Please quote every one of the entries below in full, line by line, without changing a word or the order.

## begin LISTING

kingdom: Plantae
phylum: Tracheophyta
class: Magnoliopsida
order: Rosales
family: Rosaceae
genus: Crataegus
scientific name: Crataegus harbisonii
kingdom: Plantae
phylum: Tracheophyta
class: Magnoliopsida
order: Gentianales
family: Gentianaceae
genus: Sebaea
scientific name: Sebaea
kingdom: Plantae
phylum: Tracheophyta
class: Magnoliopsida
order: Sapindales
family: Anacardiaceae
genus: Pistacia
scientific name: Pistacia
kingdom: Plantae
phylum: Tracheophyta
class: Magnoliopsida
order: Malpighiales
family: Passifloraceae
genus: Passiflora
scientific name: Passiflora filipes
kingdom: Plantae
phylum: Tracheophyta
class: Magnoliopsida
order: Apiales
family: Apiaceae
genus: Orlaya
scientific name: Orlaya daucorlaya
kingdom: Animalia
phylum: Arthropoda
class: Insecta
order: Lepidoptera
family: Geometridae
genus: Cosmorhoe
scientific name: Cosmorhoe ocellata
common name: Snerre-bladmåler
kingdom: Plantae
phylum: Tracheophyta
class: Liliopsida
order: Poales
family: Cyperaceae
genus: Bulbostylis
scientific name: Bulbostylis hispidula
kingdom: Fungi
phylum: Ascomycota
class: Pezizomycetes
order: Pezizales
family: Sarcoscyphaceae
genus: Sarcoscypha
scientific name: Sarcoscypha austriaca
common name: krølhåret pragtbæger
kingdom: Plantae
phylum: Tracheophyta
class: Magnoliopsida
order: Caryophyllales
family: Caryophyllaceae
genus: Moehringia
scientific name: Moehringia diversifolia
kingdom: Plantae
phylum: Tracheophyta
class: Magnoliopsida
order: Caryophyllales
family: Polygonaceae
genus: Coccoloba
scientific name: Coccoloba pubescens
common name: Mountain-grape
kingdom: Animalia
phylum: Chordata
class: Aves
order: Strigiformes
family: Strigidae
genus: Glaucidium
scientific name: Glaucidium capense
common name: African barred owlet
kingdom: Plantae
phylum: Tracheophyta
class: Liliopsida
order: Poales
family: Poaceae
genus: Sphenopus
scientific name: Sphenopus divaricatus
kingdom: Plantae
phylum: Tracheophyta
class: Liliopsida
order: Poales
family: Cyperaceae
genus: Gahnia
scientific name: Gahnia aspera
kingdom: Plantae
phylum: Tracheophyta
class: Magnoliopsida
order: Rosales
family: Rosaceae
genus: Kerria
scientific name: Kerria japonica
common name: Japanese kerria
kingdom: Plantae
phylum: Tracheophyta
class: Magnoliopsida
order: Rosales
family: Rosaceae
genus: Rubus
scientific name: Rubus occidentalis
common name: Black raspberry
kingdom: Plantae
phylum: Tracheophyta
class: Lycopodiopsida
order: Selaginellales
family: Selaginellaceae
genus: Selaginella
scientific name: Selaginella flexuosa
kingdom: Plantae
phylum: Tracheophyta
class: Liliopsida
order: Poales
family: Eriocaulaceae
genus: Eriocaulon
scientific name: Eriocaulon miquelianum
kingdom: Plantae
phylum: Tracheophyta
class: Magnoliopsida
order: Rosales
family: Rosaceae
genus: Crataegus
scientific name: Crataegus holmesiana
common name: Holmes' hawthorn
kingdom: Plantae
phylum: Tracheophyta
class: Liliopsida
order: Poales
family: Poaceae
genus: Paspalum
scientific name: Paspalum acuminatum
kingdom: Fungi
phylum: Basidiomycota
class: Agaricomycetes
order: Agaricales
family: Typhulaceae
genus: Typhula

## end LISTING

**WRITTEN ANSWER**
kingdom: Plantae
phylum: Tracheophyta
class: Magnoliopsida
order: Rosales
family: Rosaceae
genus: Crataegus
scientific name: Crataegus harbisonii
kingdom: Plantae
phylum: Tracheophyta
class: Magnoliopsida
order: Gentianales
family: Gentianaceae
genus: Sebaea
scientific name: Sebaea
kingdom: Plantae
phylum: Tracheophyta
class: Magnoliopsida
order: Sapindales
family: Anacardiaceae
genus: Pistacia
scientific name: Pistacia
kingdom: Plantae
phylum: Tracheophyta
class: Magnoliopsida
order: Malpighiales
family: Passifloraceae
genus: Passiflora
scientific name: Passiflora filipes
kingdom: Plantae
phylum: Tracheophyta
class: Magnoliopsida
order: Apiales
family: Apiaceae
genus: Orlaya
scientific name: Orlaya daucorlaya
kingdom: Animalia
phylum: Arthropoda
class: Insecta
order: Lepidoptera
family: Geometridae
genus: Cosmorhoe
scientific name: Cosmorhoe ocellata
common name: Snerre-bladmåler
kingdom: Plantae
phylum: Tracheophyta
class: Liliopsida
order: Poales
family: Cyperaceae
genus: Bulbostylis
scientific name: Bulbostylis hispidula
kingdom: Fungi
phylum: Ascomycota
class: Pezizomycetes
order: Pezizales
family: Sarcoscyphaceae
genus: Sarcoscypha
scientific name: Sarcoscypha austriaca
common name: krølhåret pragtbæger
kingdom: Plantae
phylum: Tracheophyta
class: Magnoliopsida
order: Caryophyllales
family: Caryophyllaceae
genus: Moehringia
scientific name: Moehringia diversifolia
kingdom: Plantae
phylum: Tracheophyta
class: Magnoliopsida
order: Caryophyllales
family: Polygonaceae
genus: Coccoloba
scientific name: Coccoloba pubescens
common name: Mountain-grape
kingdom: Animalia
phylum: Chordata
class: Aves
order: Strigiformes
family: Strigidae
genus: Glaucidium
scientific name: Glaucidium capense
common name: African barred owlet
kingdom: Plantae
phylum: Tracheophyta
class: Liliopsida
order: Poales
family: Poaceae
genus: Sphenopus
scientific name: Sphenopus divaricatus
kingdom: Plantae
phylum: Tracheophyta
class: Liliopsida
order: Poales
family: Cyperaceae
genus: Gahnia
scientific name: Gahnia aspera
kingdom: Plantae
phylum: Tracheophyta
class: Magnoliopsida
order: Rosales
family: Rosaceae
genus: Kerria
scientific name: Kerria japonica
common name: Japanese kerria
kingdom: Plantae
phylum: Tracheophyta
class: Magnoliopsida
order: Rosales
family: Rosaceae
genus: Rubus
scientific name: Rubus occidentalis
common name: Black raspberry
kingdom: Plantae
phylum: Tracheophyta
class: Lycopodiopsida
order: Selaginellales
family: Selaginellaceae
genus: Selaginella
scientific name: Selaginella flexuosa
kingdom: Plantae
phylum: Tracheophyta
class: Liliopsida
order: Poales
family: Eriocaulaceae
genus: Eriocaulon
scientific name: Eriocaulon miquelianum
kingdom: Plantae
phylum: Tracheophyta
class: Magnoliopsida
order: Rosales
family: Rosaceae
genus: Crataegus
scientific name: Crataegus holmesiana
common name: Holmes' hawthorn
kingdom: Plantae
phylum: Tracheophyta
class: Liliopsida
order: Poales
family: Poaceae
genus: Paspalum
scientific name: Paspalum acuminatum
kingdom: Fungi
phylum: Basidiomycota
class: Agaricomycetes
order: Agaricales
family: Typhulaceae
genus: Typhula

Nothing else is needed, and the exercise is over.